Mother Martin looked displeased, but Mirelle could think of nothing placatory.
"Children get hot lunches at school?" her father-in-law asked.
"Very good ones, too. For some of the students, it's the best meal of the day," Mirelle said, elaborating to keep conversation on a safe topic.
"Hummph. I hope you haven't had to have your schools desegregated," Mother Martin said austerely.
"No," and Mirelle could answer truthfully for the Wilmington school which the children attended had always had a black enrollment. She knew perfectly well that there had been blacks in Steve's Allentown high school class so she felt slightly nauseated to hear borrowed phrases and secondhand opinions frothing out of the mouth of her mother-in-law. She listened patiently through a badly organized and trite solution to Allentown's problems of overpopulation, lack of business, school system and town managerial shortcomings, fully aware that the founts of such wisdom were the omniscient Randolphs.
If there were any real affection between us, Mirelle thought as her mother-in-law chanted the magic phrases, this sort of thing would be tolerable, like her well-meant actions this morning at breakfast. I could have teased her about the eggs, and the weak coffee, and we could have laughed about Dad Martin longing for a pot of strong coffee and… oh hell. She hates me. It wouldn't have mattered who Steve married! Even the paragon Nancy Lou Randolph. Her one talent in life was dominating and she lost two-thirds of that when her boys grew old enough to leave home and marry. Good thing she had no daughters. They'd never have escaped. And yet, no thoroughly bad person could have raised someone like Steve. Why can't I find the good in her?
When Mother Martin finally concluded her monologue, Mirelle stacked the dishes in the dishwasher and went to change her clothes for the Bazaar. June had had bright colorful smocks run up by the Women's Guild, and supplied floppy artist's bows. Mirelle had unearthed a beret from her English school days to complete the outfit.

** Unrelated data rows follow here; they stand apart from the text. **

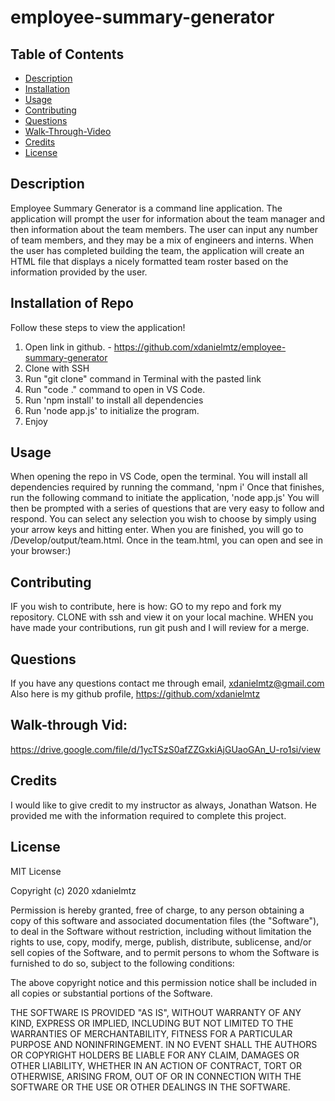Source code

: # employee-summary-generator




## Table of Contents 
* [Description](#description)
* [Installation](#installation-of-repo)
* [Usage](#usage)
* [Contributing](#contributing)
* [Questions](#questions)
* [Walk-Through-Video](#walk-through-vid)
* [Credits](#credits)
* [License](#license)



## Description 
Employee Summary Generator is a command line application. The application will prompt the user for information about the team manager and then information about the team members. The user can input any number of team members, and they may be a mix of engineers and interns. When the user has completed building the team, the application will create an HTML file that displays a nicely formatted team roster based on the information provided by the user. 



## Installation of Repo 
Follow these steps to view the application!
1. Open link in github. - https://github.com/xdanielmtz/employee-summary-generator
2. Clone with SSH
3. Run "git clone" command in Terminal with the pasted link
4. Run "code ." command to open in VS Code.
5. Run 'npm install' to install all dependencies 
6. Run 'node app.js' to initialize the program.
7. Enjoy



## Usage 
When opening the repo in VS Code, open the terminal. 
You will install all dependencies required by running the command, 'npm i'
Once that finishes, run the following command to initiate the application, 'node app.js'
You will then be prompted with a series of questions that are very easy to follow and respond. 
You can select any selection you wish to choose by simply using your arrow keys and hitting enter.
When you are finished, you will go to /Develop/output/team.html. 
Once in the team.html, you can open and see in your browser:)



## Contributing 
IF you wish to contribute, here is how:
GO to my repo and fork my repository.
CLONE with ssh and view it on your local machine.
WHEN you have made your contributions, run git push and I will review for a merge.



## Questions 
If you have any questions contact me through email, xdanielmtz@gmail.com
Also here is my github profile, https://github.com/xdanielmtz



## Walk-through Vid:
https://drive.google.com/file/d/1ycTSzS0afZZGxkiAjGUaoGAn_U-ro1si/view


## Credits 
I would like to give credit to my instructor as always, Jonathan Watson. He provided me with the information required to complete this project.



## License 
MIT License

Copyright (c) 2020 xdanielmtz

Permission is hereby granted, free of charge, to any person obtaining a copy
of this software and associated documentation files (the "Software"), to deal
in the Software without restriction, including without limitation the rights
to use, copy, modify, merge, publish, distribute, sublicense, and/or sell
copies of the Software, and to permit persons to whom the Software is
furnished to do so, subject to the following conditions:

The above copyright notice and this permission notice shall be included in all
copies or substantial portions of the Software.

THE SOFTWARE IS PROVIDED "AS IS", WITHOUT WARRANTY OF ANY KIND, EXPRESS OR
IMPLIED, INCLUDING BUT NOT LIMITED TO THE WARRANTIES OF MERCHANTABILITY,
FITNESS FOR A PARTICULAR PURPOSE AND NONINFRINGEMENT. IN NO EVENT SHALL THE
AUTHORS OR COPYRIGHT HOLDERS BE LIABLE FOR ANY CLAIM, DAMAGES OR OTHER
LIABILITY, WHETHER IN AN ACTION OF CONTRACT, TORT OR OTHERWISE, ARISING FROM,
OUT OF OR IN CONNECTION WITH THE SOFTWARE OR THE USE OR OTHER DEALINGS IN THE
SOFTWARE.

"You aren't going to wear that outlandish get-up?" Mother Martin was shocked.
"Everyone manning booths at the Bazaar is wearing the same thing," Mirelle replied calmly.
"I think it's cute," said her father-in-law.
"I think it shows very bad taste under the circumstances," Mother Martin said.
"The circumstances are, Mother Martin, that this is the costume which the Bazaar chairwoman chose for us. She has absolutely no way of knowing that I'm the bastard of an artist."
"Mary Ellen!"
Mirelle wished the sharp retort unsaid the moment she saw her father-in-law's reaction and cursed herself for losing control. Dad Martin was not the staunchest ally but she had prejudiced him once more.
"I was only reminding you that that fact is not common knowledge here in Wilmington." She didn't think an oblique apology would be acceptable but for Steve's sake, she would try. "My costume is a sheer coincidence, not something which I planned as a personal affront to you. If you still want to attend the Bazaar, just turn right onto the main road in front of the development. Take the first lefthand turn, and you'll run right into the church parking lot. Steve will be joining us there when he leaves the office."
Still seething, Mirelle drove the Sprite as fast as she dared on the now slippery roads. She was astonished to see that the light snow was beginning to cover the ground with ominous rapidity. She hoped that it wouldn't limit attendance at the Bazaar. As the church drew most of its members from the nearby developments, the snow might just add to the occasion. Mirelle pulled the Sprite up on a gravelly bank which had been left over from driveway repairs. It meant a longer haul with her clay but it would also give her tires traction when it came time to go home later.